Ubuntu Rocks; Vista Sucks; No surprises
ZD Net tech journo Rupert Goodwins has blogged an interesting comparative evaluation between the latest version of Windows (Vista) and the most recent release of Ubuntu (Gutsy Gibbon or 0710). Unsurprisingly, he concludes that Ubuntu rocks and Vista sucks (my words, not his). Here’s an excerpt:
On Friday, I decided to update [Ubuntu] from 7.04 to 7.10. That took a single click – no, honestly – in the system software manager, and about ten minutes downtime, most of which was me playing about. While most of the software was downloading and installing itself, I could carry on working.
Maybe Goodwins has a faster internet connection – oh hell, of course he has a much faster internet connection because he doesn’t have to suffer Telkom – but when I did the same upgrade myself (last Friday) it took about an hour to download everything. And while I was able to continue working too, the local bandwidth problem meant that anything net related was slow as molasses – but I can’t blame Ubuntu for that. On Vista he writes:
… mostly: it’s slow, it’s intrusive, and it’s arbitrarily different. It takes minutes to wake up from various sleep states or from a restart; minutes in which parts of the system seem to get going only to lapse into an unresponsive state where you’re not at all sure whether your mouse clicks are registering.
Now I can’t comment on that because the copy of Vista Microsoft gave me to review in January is still sitting on my shelf, neatly shrink-wrapped. That’s not because I don’t want to evaluate it; I simply don’t have a spare PC with enough horsepower to do so – other than my ThinkPad which is my production machine so there is no way I’m risking it. I’m hoping to get a Vista-capable PC shortly and I’ll be able to report my own experiences thereafter.
Anyway, for the whole story read Goodwins’ blog here.

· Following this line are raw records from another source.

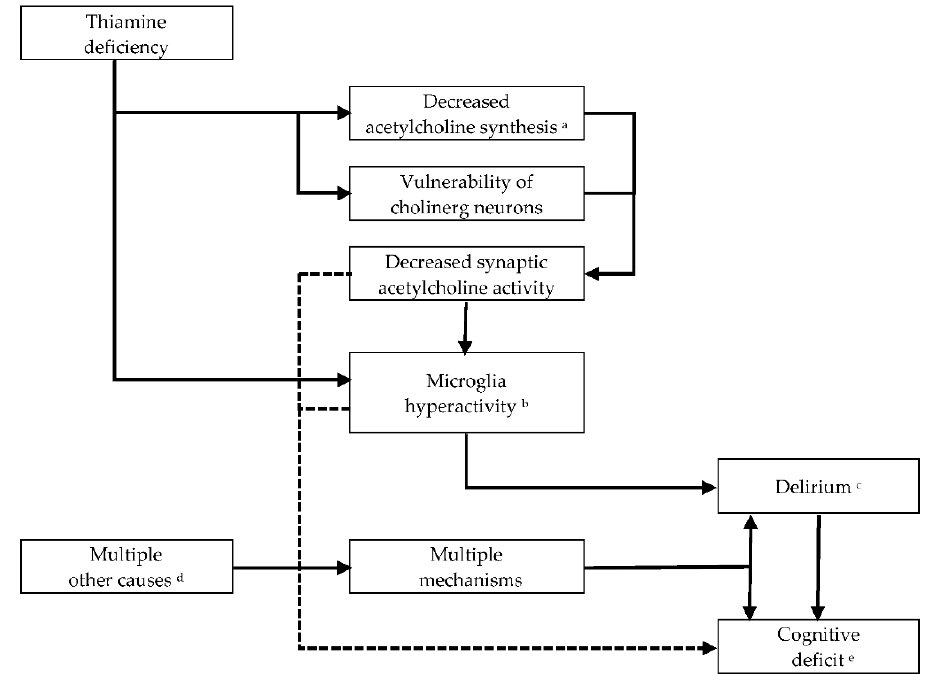
Figure 1. Acetylcholine in Wernicke-Korsakoff syndrome. a Acetylcholine synthesis: Choline is acetylated to the neurotransmitter acetylcholine by choline acetyltransferase (CAT) and by use of acetyl-CoA. In the metabolism of glucose, the enzymatic step that is catalyzed by pyruvate dehydrogenase requires thiamine pyrophosphate, the active form of thiamine. Reduced activity of pyruvate dehydrogenase may result in deficiency of acetyl-CoA and reduced synthesis of acetylcholine [45]. b Wang and Hazell (2011) observed induction of microglia activity in their thiamine deficient rodent model [39]. c Based on an hypothesis of van Gool and colleagues (2011) microglia hyperactivity may lead to a delirium [16]. Delirium due to thiamine deficiency = Wernicke encephalopathy [15]. d For instance, alcohol withdrawal, brain injury, hepatic failure, renal failure, brain injury, infections, and electrolyte disorders. e Neurocognitive disorder due to thiamine deficiency = Korsakoff syndrome.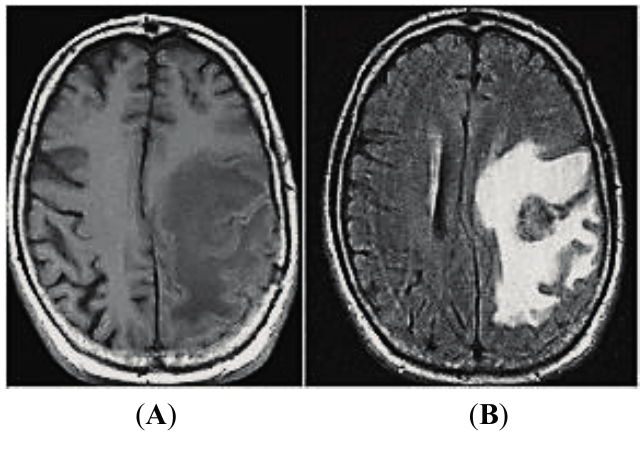
Figure 2. MRI of the brain to illustrate loss of blood–brain barrier integrity. Patient with metastatic brain lesion in the left cerebral hemisphere ( A ) before contrast; ( B ) after contrast. The leakage of contrast material (gadolinium) into and around the tumor rules out the blood–brain barrier as the sole mechanism for drug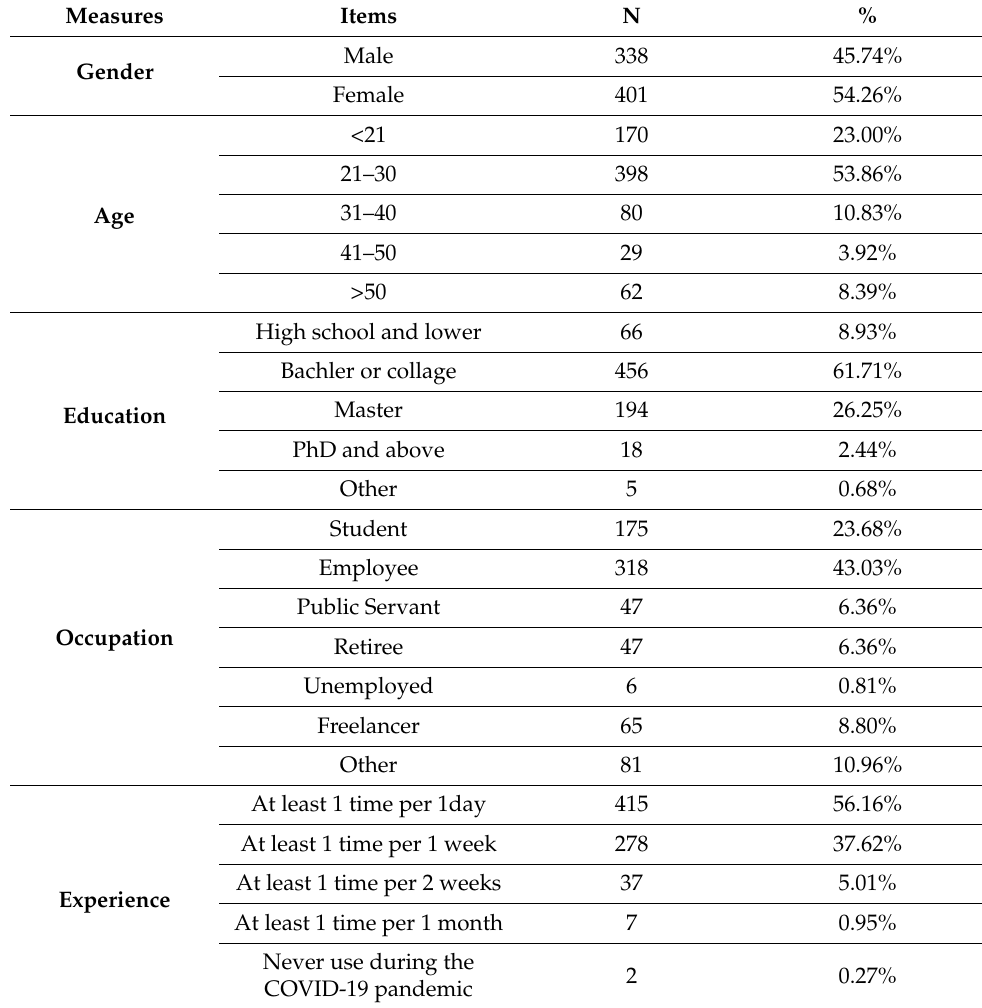
Table 2. Demographic distribution of the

Linux vs Windows: African style
An interesting battle up in West Africa. French Linux vendor, Mandriva, closed a deal with the authorities to supply software and support for 17 000 desktop PCs destined for schools in Nigeria. That was in mid-August.
Behind the scenes Microsoft struck a deal with the local company installing the PCs, Technology Support Center (TSC), to wipe Linux and install Windows on instead. Apparently, Redmond was going to give TSC a $400 000 marketing rebate for doing so. Now, however, a government agency funding 11 000 of the PCs has overruled the supplier. Read the whole story here.